Sunday September 17th marked the observance of Global Day for Darfur; demonstrators in more than 30 nations hoped to send a message to Sudanese government and rebel leaders that the violence in Sudan’s Darfur region must stop. The event was organized in response to the recent dispatch of 26-thousand Sudanese government troops to the embattled region, which directly violates the Darfur Peace Agreement of May 2006 and several United Nations (UN) Security Council resolutions.

Meanwhile, Khartoum has rejected the Security Council’s plans to introduce a UN peacekeeping force, saying the recently approved proposal is tantamount to a foreign invasion.

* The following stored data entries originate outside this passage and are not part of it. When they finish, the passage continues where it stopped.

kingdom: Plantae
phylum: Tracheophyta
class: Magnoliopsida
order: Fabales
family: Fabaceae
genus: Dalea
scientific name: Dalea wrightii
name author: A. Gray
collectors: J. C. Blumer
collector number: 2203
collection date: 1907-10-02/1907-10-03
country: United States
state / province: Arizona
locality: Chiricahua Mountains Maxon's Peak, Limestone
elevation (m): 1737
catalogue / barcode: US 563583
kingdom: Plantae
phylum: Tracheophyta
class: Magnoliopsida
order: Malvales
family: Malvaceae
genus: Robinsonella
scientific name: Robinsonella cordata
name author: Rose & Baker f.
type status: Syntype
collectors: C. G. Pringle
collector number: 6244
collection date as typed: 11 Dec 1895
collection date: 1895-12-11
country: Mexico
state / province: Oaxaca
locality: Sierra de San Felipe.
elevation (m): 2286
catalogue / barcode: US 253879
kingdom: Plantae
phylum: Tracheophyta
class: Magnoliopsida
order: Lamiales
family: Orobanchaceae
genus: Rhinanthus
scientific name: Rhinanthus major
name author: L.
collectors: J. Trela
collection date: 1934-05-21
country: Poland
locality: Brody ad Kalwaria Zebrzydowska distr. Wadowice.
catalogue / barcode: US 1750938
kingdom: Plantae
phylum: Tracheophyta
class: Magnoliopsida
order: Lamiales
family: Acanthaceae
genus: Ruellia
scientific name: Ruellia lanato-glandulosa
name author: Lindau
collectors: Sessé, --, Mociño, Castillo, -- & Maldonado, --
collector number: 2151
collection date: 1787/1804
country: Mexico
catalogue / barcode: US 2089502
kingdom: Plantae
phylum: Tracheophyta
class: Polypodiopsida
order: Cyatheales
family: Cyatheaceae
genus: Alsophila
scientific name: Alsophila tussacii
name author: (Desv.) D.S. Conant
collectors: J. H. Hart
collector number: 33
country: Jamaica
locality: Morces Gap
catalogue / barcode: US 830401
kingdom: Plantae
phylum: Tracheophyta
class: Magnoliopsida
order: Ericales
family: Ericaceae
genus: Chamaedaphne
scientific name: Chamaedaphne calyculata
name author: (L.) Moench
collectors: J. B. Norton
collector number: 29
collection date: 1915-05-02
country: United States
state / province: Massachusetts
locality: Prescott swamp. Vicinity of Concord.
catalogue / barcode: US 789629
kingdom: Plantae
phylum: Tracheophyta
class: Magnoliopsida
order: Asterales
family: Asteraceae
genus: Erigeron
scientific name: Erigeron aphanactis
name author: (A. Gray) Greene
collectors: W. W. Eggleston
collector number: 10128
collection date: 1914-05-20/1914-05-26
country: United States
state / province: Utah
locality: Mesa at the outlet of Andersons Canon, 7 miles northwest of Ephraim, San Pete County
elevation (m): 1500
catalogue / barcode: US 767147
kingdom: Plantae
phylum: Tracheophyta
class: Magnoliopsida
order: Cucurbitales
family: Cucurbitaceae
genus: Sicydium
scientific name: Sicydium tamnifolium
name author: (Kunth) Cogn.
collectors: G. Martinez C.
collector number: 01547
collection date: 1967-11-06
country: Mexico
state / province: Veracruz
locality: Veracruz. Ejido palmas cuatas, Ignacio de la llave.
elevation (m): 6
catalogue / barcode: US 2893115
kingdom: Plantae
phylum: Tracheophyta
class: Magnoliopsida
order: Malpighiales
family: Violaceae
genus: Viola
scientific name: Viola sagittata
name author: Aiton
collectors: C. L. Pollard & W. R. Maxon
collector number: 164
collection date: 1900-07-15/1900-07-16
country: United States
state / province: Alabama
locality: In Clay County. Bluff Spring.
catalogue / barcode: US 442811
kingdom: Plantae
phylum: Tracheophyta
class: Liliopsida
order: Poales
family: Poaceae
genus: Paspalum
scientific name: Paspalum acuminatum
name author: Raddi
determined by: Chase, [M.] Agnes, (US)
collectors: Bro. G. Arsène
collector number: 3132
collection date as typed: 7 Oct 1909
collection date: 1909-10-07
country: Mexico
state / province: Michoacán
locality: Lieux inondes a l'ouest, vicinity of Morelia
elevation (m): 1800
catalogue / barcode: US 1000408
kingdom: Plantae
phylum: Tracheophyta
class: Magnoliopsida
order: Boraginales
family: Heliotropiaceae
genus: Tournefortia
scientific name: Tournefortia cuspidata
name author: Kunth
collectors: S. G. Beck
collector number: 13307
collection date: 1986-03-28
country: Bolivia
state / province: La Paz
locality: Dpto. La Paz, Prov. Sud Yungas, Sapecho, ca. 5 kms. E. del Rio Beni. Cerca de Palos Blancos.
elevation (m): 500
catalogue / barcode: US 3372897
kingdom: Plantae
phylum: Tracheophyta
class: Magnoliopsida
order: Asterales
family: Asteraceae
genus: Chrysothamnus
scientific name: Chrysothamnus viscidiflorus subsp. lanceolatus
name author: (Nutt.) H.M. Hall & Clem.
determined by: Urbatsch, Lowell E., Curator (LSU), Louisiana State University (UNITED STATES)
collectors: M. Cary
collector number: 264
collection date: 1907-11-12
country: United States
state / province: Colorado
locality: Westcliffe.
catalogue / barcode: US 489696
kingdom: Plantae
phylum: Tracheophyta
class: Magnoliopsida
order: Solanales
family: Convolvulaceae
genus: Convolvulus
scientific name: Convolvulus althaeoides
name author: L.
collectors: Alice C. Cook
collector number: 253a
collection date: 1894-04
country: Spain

In addition, unless renewed by African countries, the mandated 7-thousand troop African Union (AU) monitoring force presently in Darfur is set to expire on September 30th. Sudan says it wants to replace the AU force with its own troops, and some African leaders are anxious to end what has been a difficult mission which has seemingly failed to curb attacks by government-supported Islamic militias against civilians and rebel units. 2 million people have been uprooted by the past three years of fighting and 200-thousand civilians have died.

Two seminary students attending Sunday’s New York City protest, Josh Snyder and Ezra Weinberg, told VOA English to Africa reporter Howard Lesser about the goals of the New York rally. 

“It seems organizers wanted the protesters to do three things: they wanted people to text-message the President and to the White House to pressure them to act, and also the UN and to Kofi Annan. Number two was to do a massive phone campaign. And number three was to start spreading a message to other people in America, whether it was just wearing a T-shirt or whatever,” Snyder said. 

Weinberg says that he thought the protest crowd was mainly comprised of organized religious groups from the US and from international non-governmental organizations.

“I thought there was a pretty substantial amount of people there. There were congregations, youth groups. I would say a very strong religious turnout, speakers from every faith. It looks like the majority of organizing was happening around the specific NGO’s that deal with this issue; Amnesty International, and the American World Jewish Service. There was more internationally focused NGO’s than local stuff,” Weinberg noted.

Weinberg says that the New York demonstration also attracted speakers from Darfur itself, with first-hand accounts of the atrocities, and also celebrities and journalists who had traveled extensively in the Darfur region.